Afghan refugees

Published February 13, 2020

NEXT week, Pakistan will host a conference along with the United Nations High Commissioner for Refugees on the status of Afghan refugees in the country as a timely reminder to donor nations and international aid agencies to live up to their promises. The event will be attended by the UN Secretary General António Guterres and UNHCR chief Filippo Grandi. Last year, several donor countries (including the US) had taken a pledge to do all they could to help in the repatriation of Afghan refugees — with all the dignity and respect that these displaced families deserve — and yet, it seems as if the global community keeps forgetting about the plight of the second-largest refugee population in the world, along with all the promises it has made to them. The issue is especially relevant given the current talks taking place among Afghanistan’s various stakeholders since one cannot help but wonder: where do the millions of Afghan refugees fit in this so-called peace plan? Given that the world, including the former and present superpowers, have contributed to the countless challenges faced by the Afghans it is only fair they play their part to help solve their problems now. The Afghans have suffered multiple wars, invasions and militarisation, and have seen foreign actors fight for their own vested interests through the use proxies over the years, resulting in a steady stream of refugees escaping violence and poverty to seek sanctuary in other lands. For decades, Afghanistan has been described as ‘war-torn’. This has remained its greatest tragedy and given rise to a host of other malaises.
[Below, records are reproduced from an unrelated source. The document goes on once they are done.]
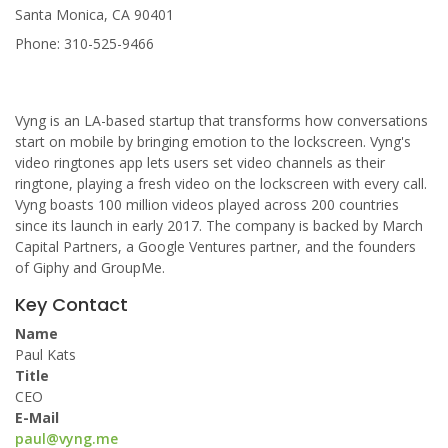
Santa Monica, CA 90401
Phone: 310-525-9466
Vyng is an LA-based startup that transforms how conversations
start on mobile by bringing emotion to the lockscreen. Vyng's
video ringtones app lets users set video channels as their
ringtone, playing a fresh video on the lockscreen with every call.
Vyng boasts 100 million videos played across 200 countries
since its launch in early 2017. The company is backed by March
Capital Partners, a Google Ventures partner, and the founders
of Giphy and GroupMe.
Key Contact
Name
Paul Kats
Title
CEO
E-Mail
paul@vyng.me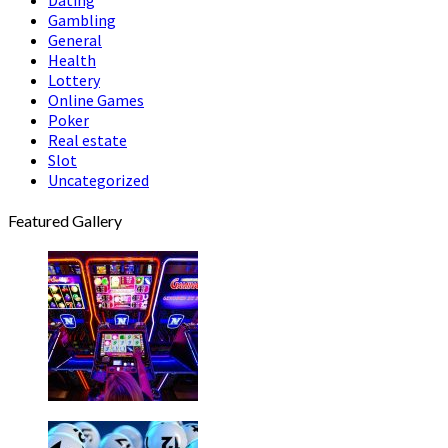
Gambling
General
Health
Lottery
Online Games
Poker
Real estate
Slot
Uncategorized
Featured Gallery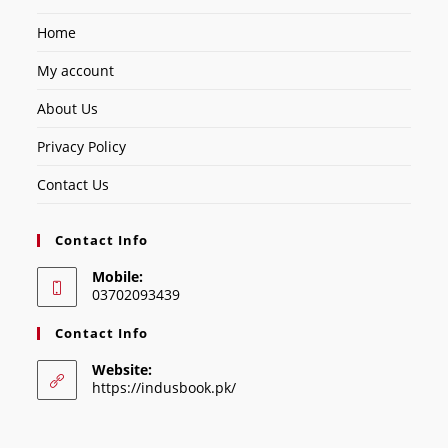
Home
My account
About Us
Privacy Policy
Contact Us
Contact Info
Mobile:
03702093439
Contact Info
Website:
https://indusbook.pk/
In 2019, the BBC reported that an average of 74 Afghans were killed per day in the month of August alone — three times higher than in the more recently declared ‘war-torn’ countries of Syria and Yemen. As long as Afghanistan is wreaked by violence, terrorism and religiously inspired militancy, there is little hope that any solution carved out for its refugee population will prove long-lasting. Till last year, there were an estimated 1.4m documented Afghan refugees living in this country. Despite various repatriation programmes, their numbers have been consistently high and many of those who live in Pakistan are still undocumented. In accordance with the laws, those born in the country are supposed to be awarded citizenship, yet this has often not been the case and millions are forced to live a life of uncertainty.